## Text section
* * * * * * * * *
When we were discussing this problem on Committee stage a number of examples were brought forward of the incidence of the tax on various industries. I referred to the tax on elastic and on commercial and educational stationery. I do not wish to go over the arguments I used at that time, but anyone who has gone through the Schedule to the 1948 Finance Act, with its 35 different groups of commodities included in the Purchase Tax Scheme, must be amazed at the ingenuity of whoever it was who sorted these things out. Under group 10 we find: Window display papers, being fancy papers coated, stained, printed, embossed, laminated or otherwise decorated, including coated poster papers, but not including such papers cut to size suitable for use as box papers or as printing paper. Here is a great field in which the Chancellor can see what help he can bring to industry.
* * * * * * * * *
## Listed entries
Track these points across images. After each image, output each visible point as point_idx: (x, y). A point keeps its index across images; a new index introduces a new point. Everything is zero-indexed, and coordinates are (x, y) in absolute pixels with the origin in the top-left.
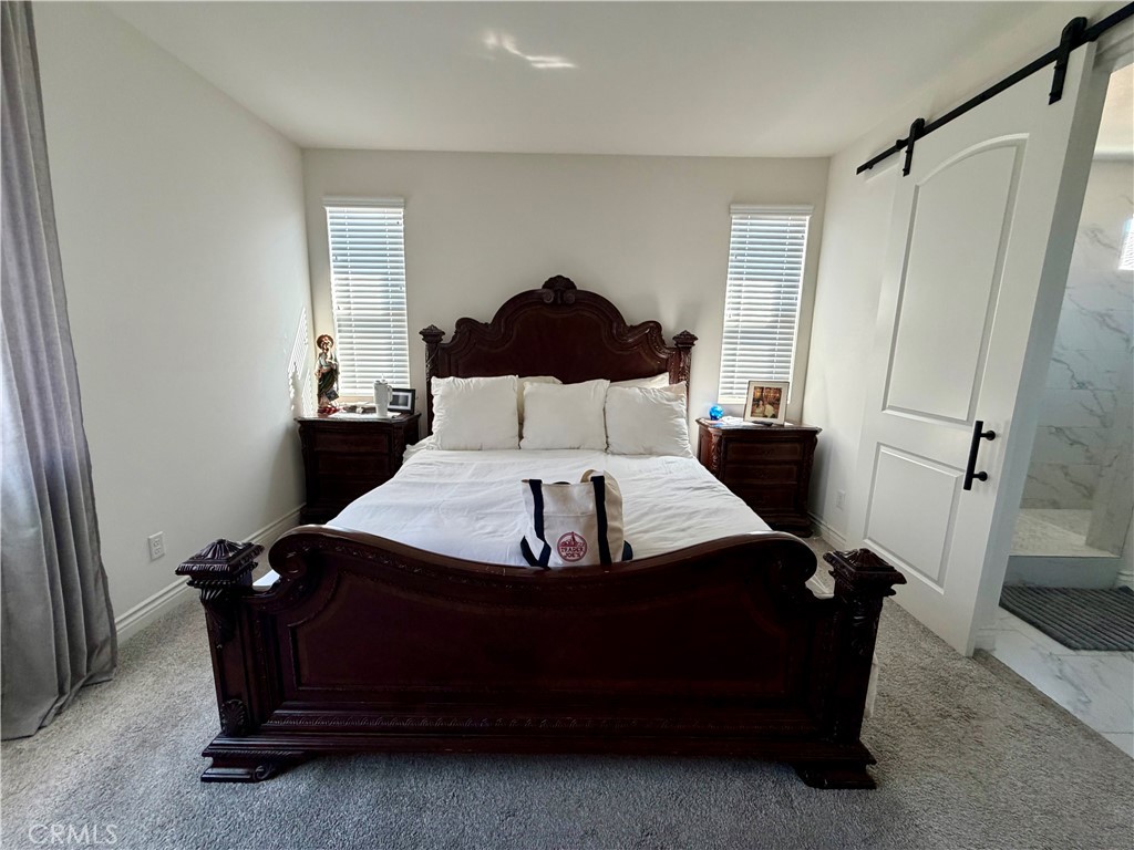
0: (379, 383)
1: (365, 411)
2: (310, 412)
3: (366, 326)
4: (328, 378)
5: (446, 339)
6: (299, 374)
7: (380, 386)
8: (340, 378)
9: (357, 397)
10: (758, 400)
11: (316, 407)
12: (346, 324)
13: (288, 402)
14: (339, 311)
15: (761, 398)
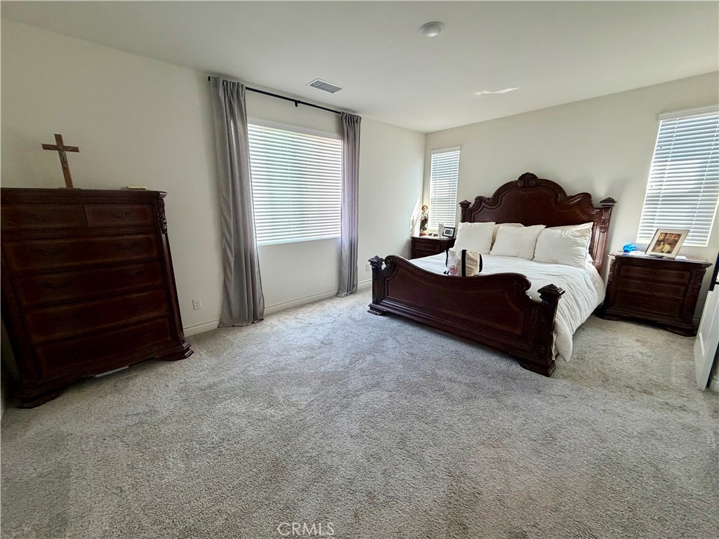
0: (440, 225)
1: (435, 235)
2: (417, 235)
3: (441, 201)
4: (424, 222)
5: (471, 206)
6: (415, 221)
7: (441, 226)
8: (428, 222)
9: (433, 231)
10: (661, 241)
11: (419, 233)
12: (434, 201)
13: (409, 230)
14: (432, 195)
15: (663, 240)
* * * * * * * * *
## Questions
1. For each statement about the Purchase Tax passage, answer yes or no, quoting the words from the passage that settle it.
(a) The Schedule to the 1948 Finance Act covers 35 groups of commodities.
(b) The speaker plans to repeat the arguments made at Committee stage.
(c) Window display papers appear under group 12.
2. List every specific treatment that the Purchase Tax passage names as a way the fancy window display papers may be decorated.
3. In the Purchase Tax passage, which goods does the speaker say were referred to at Committee stage?
The lines have no connection to the Purchase Tax passage.

## Responses by item number
1.
(a) Yes: "with its 35 different groups of commodities included in the Purchase Tax Scheme"
(b) No: "I do not wish to go over the arguments I used at that time"
(c) No: "Under group 10 we find: Window display papers"

2. Coated, stained, printed, embossed, laminated

3. Elastic, and commercial and educational stationery.